Un déclic s’était fait dans le cerveau de la Fée, cela allait peut-être un peu plus de temps pour qu’elle le réalise complètement, mais quelque chose allait changer.

La Fée poursuivit la conversation avec Lavemmelia comme de si rien n’était, explicitant qu’elle ne ressentait qu’une profonde amitié pour le Héros et qu’elle était fidèle à Beneltig, ensuite elles discutèrent de la future représentation scénique d’un certain artiste du nom de Jackomiel, puis la discussion se poursuivit dans la joie et la bonne humeur.

- Et donc le Héros n’est pas ton prince charmant ? dit Avelilinélia.

- C’est tout ce que tu as retenu ? rouspéta la Fée.

- Bien sûr que non, soupira la princesse déchue, néanmoins, je suis ravie que tu t’es aperçue que la compétition était série…

Un flash se fit dans l’esprit d’Avelilinélia, elle aussi eut un déclic inespéré. Elle réfléchit quelques instants et s’écria en se levant de sa chaise adorée.

- Mais c’est bien sûr ! Les votes !

- Quoi ? Les votes ? demanda la Fée.

- Pour l’instant ce n’est qu’une supposition, alors je vais pas te perturber avec ça alors que tu as énormément à apprendre durant ces deux semaines donc je vais me contenter d’y réfléchir seule… Tu as un carnet vierge ?

La Fée hocha la tête, baissa la tête en-dessous de son lit et en sortit un d’un casier en bois, Avelilinélia la remercia et elle se dirigea vers son bureau pour noter des trucs.

- D’ailleurs, pendant que tu me racontais ton histoire, qui d’ailleurs va devoir se poursuivre, on doit avoir quelques candidates dans la poche et même d’ex-candidates pour sortir victorieuses de cette batailles, je pense que les épreuves de la reine porteront bien entendu sur la magie, la stratégie militaire, l’histoire du pays et son roman national, mais aussi l’entraide citoyenne, le chant la danse…

L’écoutant ânonner la liste des choses auxquelles elle devrait se préparer, la Fée se rendit compte de la chance qu’elle avait d’avoir sous son aile – si elle en avait – une personne aussi contentieuse, sérieuse, pas avare en travail… Il lui avait bien fait une sale crasse, mais Avelilinélia était bien le meilleur cadeau qu’il aurait pu lui donner. Elle se rendit compte de la chance d’avoir une personne aussi dévouée pour compagnon et directrice de campagne.

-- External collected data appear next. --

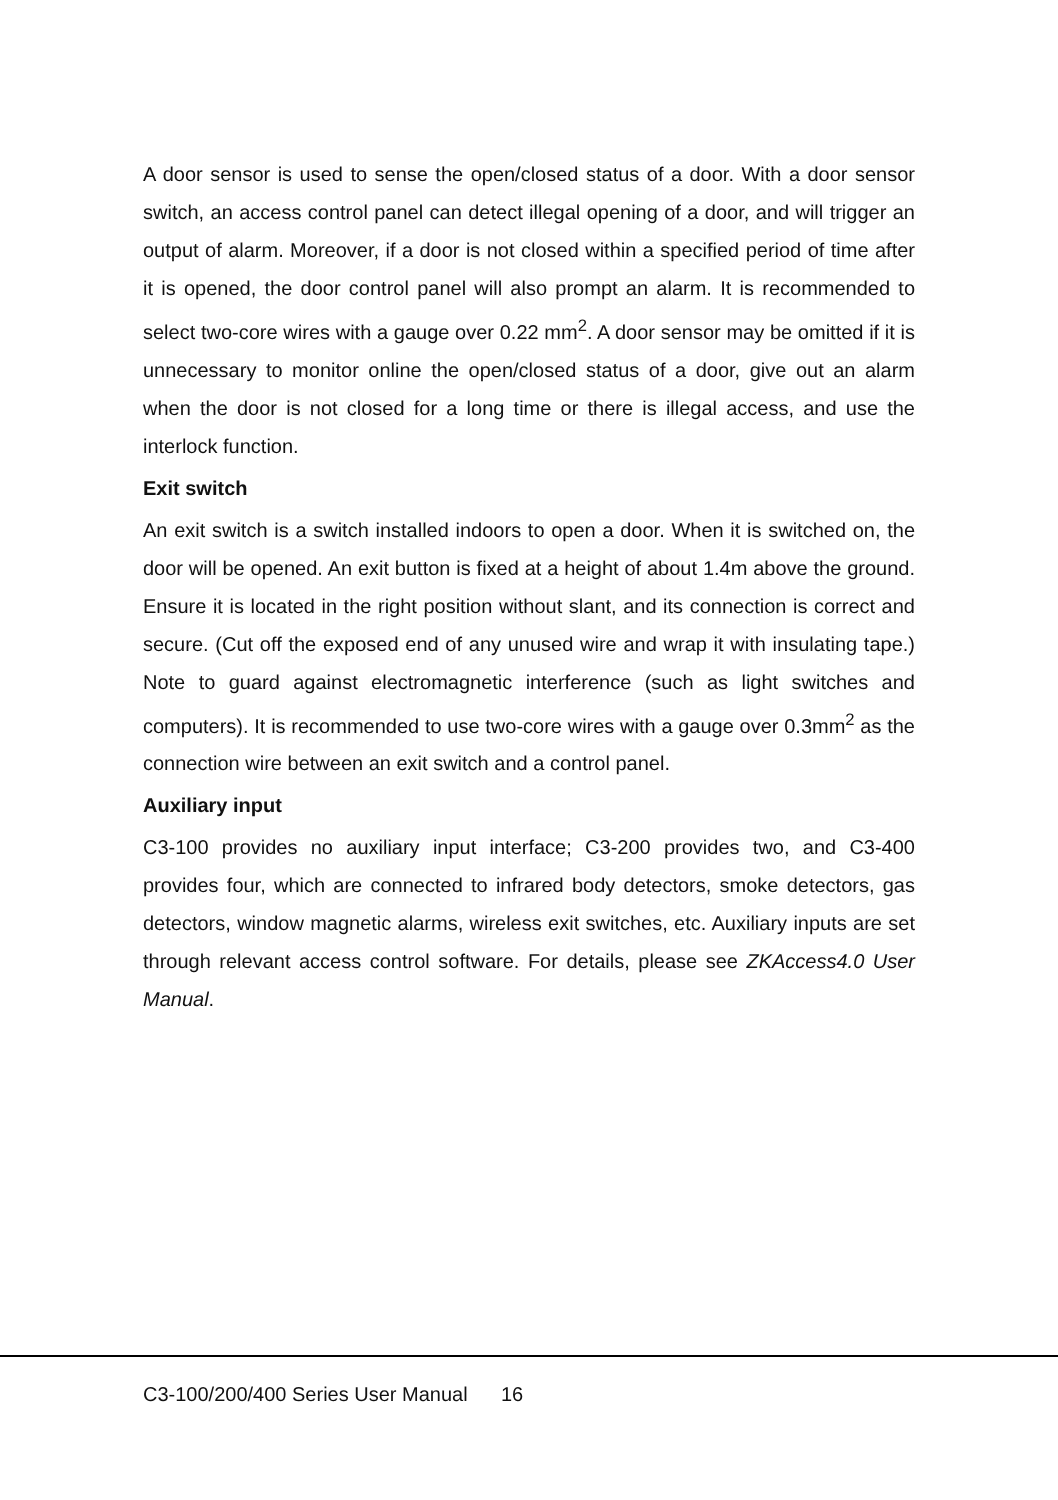A door sensor is used to sense the open/closed status of a door. With a door sensor switch, an access control panel can detect illegal opening of a door, and will trigger an output of alarm. Moreover, if a door is not closed within a specified period of time after it is opened, the door control panel will also prompt an alarm. It is recommended to select two-core wires with a gauge over 0.22 mm<sup>2</sup>. A door sensor may be omitted if it is unnecessary to monitor online the open/closed status of a door, give out an alarm when the door is not closed for a long time or there is illegal access, and use the interlock function.
Exit switch
An exit switch is a switch installed indoors to open a door. When it is switched on, the door will be opened. An exit button is fixed at a height of about 1.4m above the ground. Ensure it is located in the right position without slant, and its connection is correct and secure. (Cut off the exposed end of any unused wire and wrap it with insulating tape.) Note to guard against electromagnetic interference (such as light switches and computers). It is recommended to use two-core wires with a gauge over 0.3mm<sup>2</sup> as the connection wire between an exit switch and a control panel.
Auxiliary input
C3-100 provides no auxiliary input interface; C3-200 provides two, and C3-400 provides four, which are connected to infrared body detectors, smoke detectors, gas detectors, window magnetic alarms, wireless exit switches, etc. Auxiliary inputs are set through relevant access control software. For details, please see ZKAccess4.0 User Manual.
C3-100/200/400 Series User Manual 16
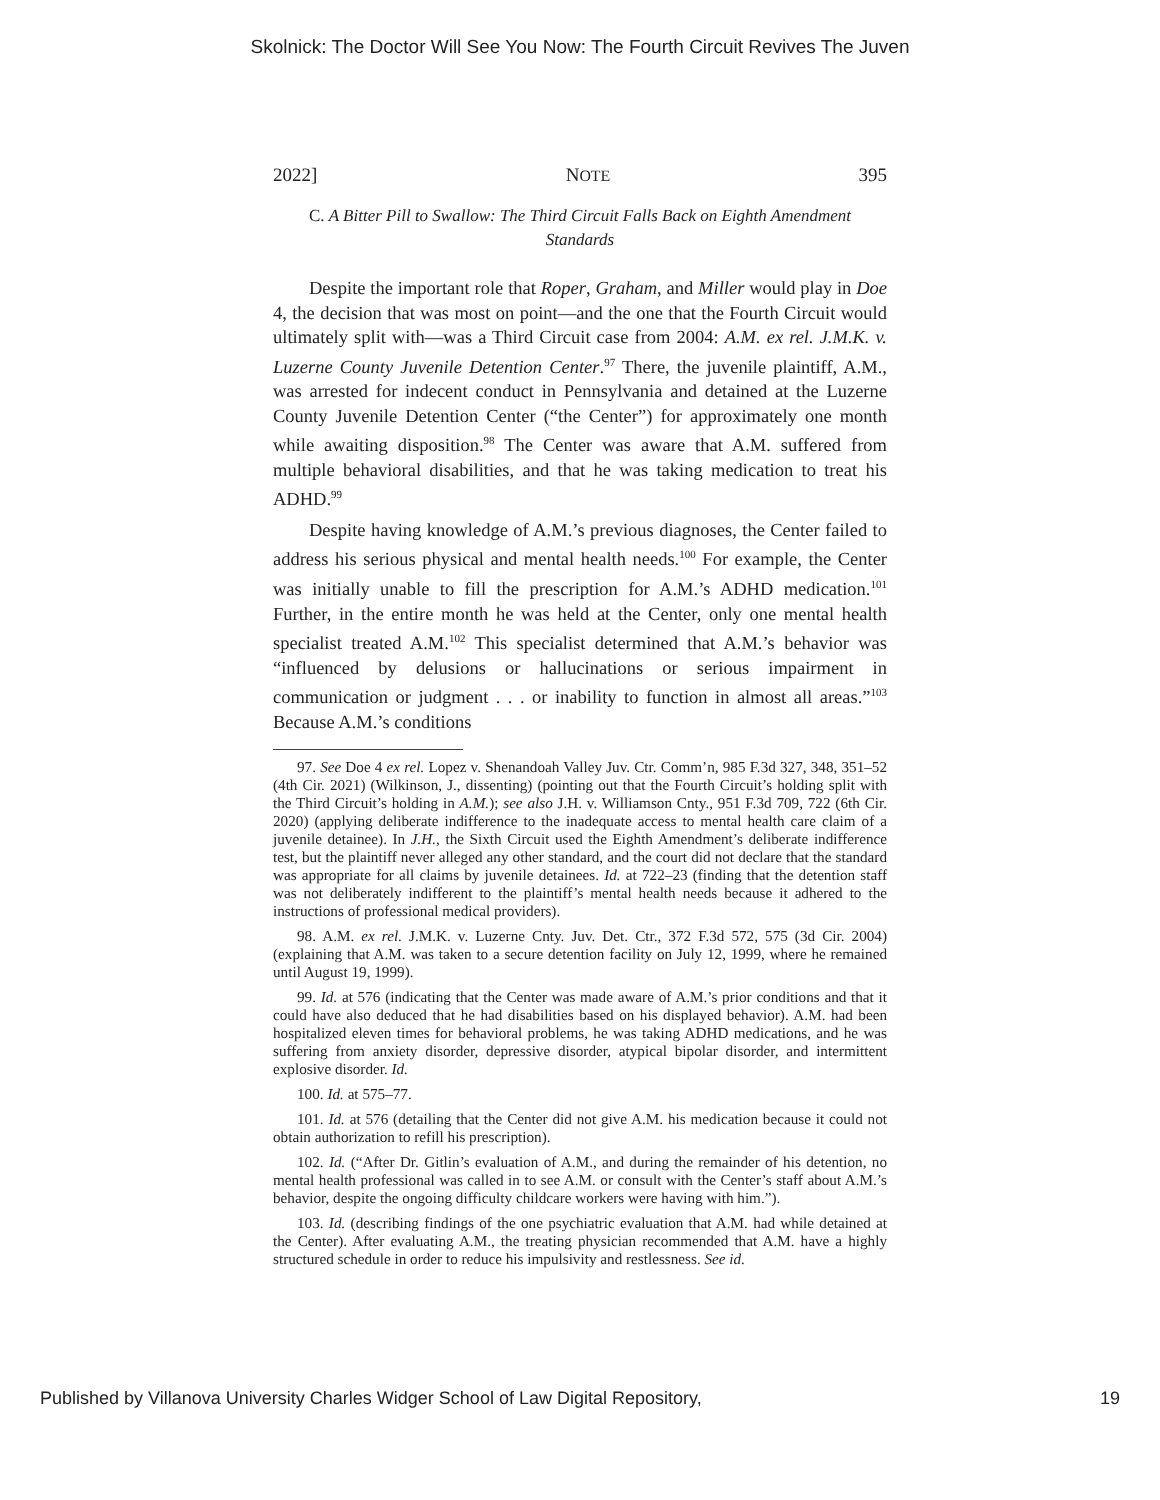Skolnick: The Doctor Will See You Now: The Fourth Circuit Revives The Juven
2022] NOTE 395
C. A Bitter Pill to Swallow: The Third Circuit Falls Back on Eighth Amendment Standards
Despite the important role that Roper, Graham, and Miller would play in Doe 4, the decision that was most on point—and the one that the Fourth Circuit would ultimately split with—was a Third Circuit case from 2004: A.M. ex rel. J.M.K. v. Luzerne County Juvenile Detention Center.<sup>97</sup> There, the juvenile plaintiff, A.M., was arrested for indecent conduct in Pennsylvania and detained at the Luzerne County Juvenile Detention Center (“the Center”) for approximately one month while awaiting disposition.<sup>98</sup> The Center was aware that A.M. suffered from multiple behavioral disabilities, and that he was taking medication to treat his ADHD.<sup>99</sup>
Despite having knowledge of A.M.’s previous diagnoses, the Center failed to address his serious physical and mental health needs.<sup>100</sup> For example, the Center was initially unable to fill the prescription for A.M.’s ADHD medication.<sup>101</sup> Further, in the entire month he was held at the Center, only one mental health specialist treated A.M.<sup>102</sup> This specialist determined that A.M.’s behavior was “influenced by delusions or hallucinations or serious impairment in communication or judgment . . . or inability to function in almost all areas.”<sup>103</sup> Because A.M.’s conditions
97. See Doe 4 ex rel. Lopez v. Shenandoah Valley Juv. Ctr. Comm’n, 985 F.3d 327, 348, 351–52 (4th Cir. 2021) (Wilkinson, J., dissenting) (pointing out that the Fourth Circuit’s holding split with the Third Circuit’s holding in A.M.); see also J.H. v. Williamson Cnty., 951 F.3d 709, 722 (6th Cir. 2020) (applying deliberate indifference to the inadequate access to mental health care claim of a juvenile detainee). In J.H., the Sixth Circuit used the Eighth Amendment’s deliberate indifference test, but the plaintiff never alleged any other standard, and the court did not declare that the standard was appropriate for all claims by juvenile detainees. Id. at 722–23 (finding that the detention staff was not deliberately indifferent to the plaintiff’s mental health needs because it adhered to the instructions of professional medical providers).
98. A.M. ex rel. J.M.K. v. Luzerne Cnty. Juv. Det. Ctr., 372 F.3d 572, 575 (3d Cir. 2004) (explaining that A.M. was taken to a secure detention facility on July 12, 1999, where he remained until August 19, 1999).
99. Id. at 576 (indicating that the Center was made aware of A.M.’s prior conditions and that it could have also deduced that he had disabilities based on his displayed behavior). A.M. had been hospitalized eleven times for behavioral problems, he was taking ADHD medications, and he was suffering from anxiety disorder, depressive disorder, atypical bipolar disorder, and intermittent explosive disorder. Id.
100. Id. at 575–77.
101. Id. at 576 (detailing that the Center did not give A.M. his medication because it could not obtain authorization to refill his prescription).
102. Id. (“After Dr. Gitlin’s evaluation of A.M., and during the remainder of his detention, no mental health professional was called in to see A.M. or consult with the Center’s staff about A.M.’s behavior, despite the ongoing difficulty childcare workers were having with him.”).
103. Id. (describing findings of the one psychiatric evaluation that A.M. had while detained at the Center). After evaluating A.M., the treating physician recommended that A.M. have a highly structured schedule in order to reduce his impulsivity and restlessness. See id.
Published by Villanova University Charles Widger School of Law Digital Repository, 19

Désormais, quoi qu’il arriverait dans le futur, elle tiendrait sa parole.

[Deux mois, deux semaines et trois jours plus tard]

Au milieu de la grand-place, parmi la foule effrayée qui assistait à ce combat se dressait deux fées, toutes les deux étaient armées d’une épée et se toisait du regard. Leurs vêtements étaient déchirés, leurs visages bleutés par les coups et lacérés par leurs armes, l’une avait perdu l’une de ses bottes pendant que l’autre s’était retrouvé complètement les pieds à nu et ensanglantés. La tension était palpable, l’atmosphère était électrique, le mana tourbillonnait autour d’eux et faisait trembler toute la foret des fées à l’extérieur du royaume. Les deux adversaires se jaugeaient, bien que l’une des deux se savaient bien plus novices dans le combat que l’autre, mais elle avait une chance de pouvoir la vaincre sur ce terrain puisqu’elle pensait être bien plus adroite et avoir une meilleure maîtrise de la magie qu’elle, et que l’épée n’était pas son arme de prédilection. Cela était suffisant pour la Fée pour penser avoir une chance face à Avelilinélia. C’est pour cela quand sans plus attendre, elle s’élança en direction de son ancienne directrice de campagne en se boostant à la magie complexe de vitesse de niveau sept pour la prendre de court, ce qui fonctionna puisqu’Avelilinélia ne l’aurait pas cru aussi imprudente, mais sa colère grignotait sur sa raison. Celle-ci esquiva de justesse le coup d’épée qu’elle allait recevoir, la lame lui éraflant la joue, mais arrêta la Fée grâce à son pouvoir vectoriel et lui décocha un violent coup de pommeau dans le foie, lui faisant cracher ses tripes avant de l’envoyer valser contre le mur d’une boutique. Sans plus attendre, la Fée se releva à l’aide de son épée, tout en foudroyant du regard son ancienne amie.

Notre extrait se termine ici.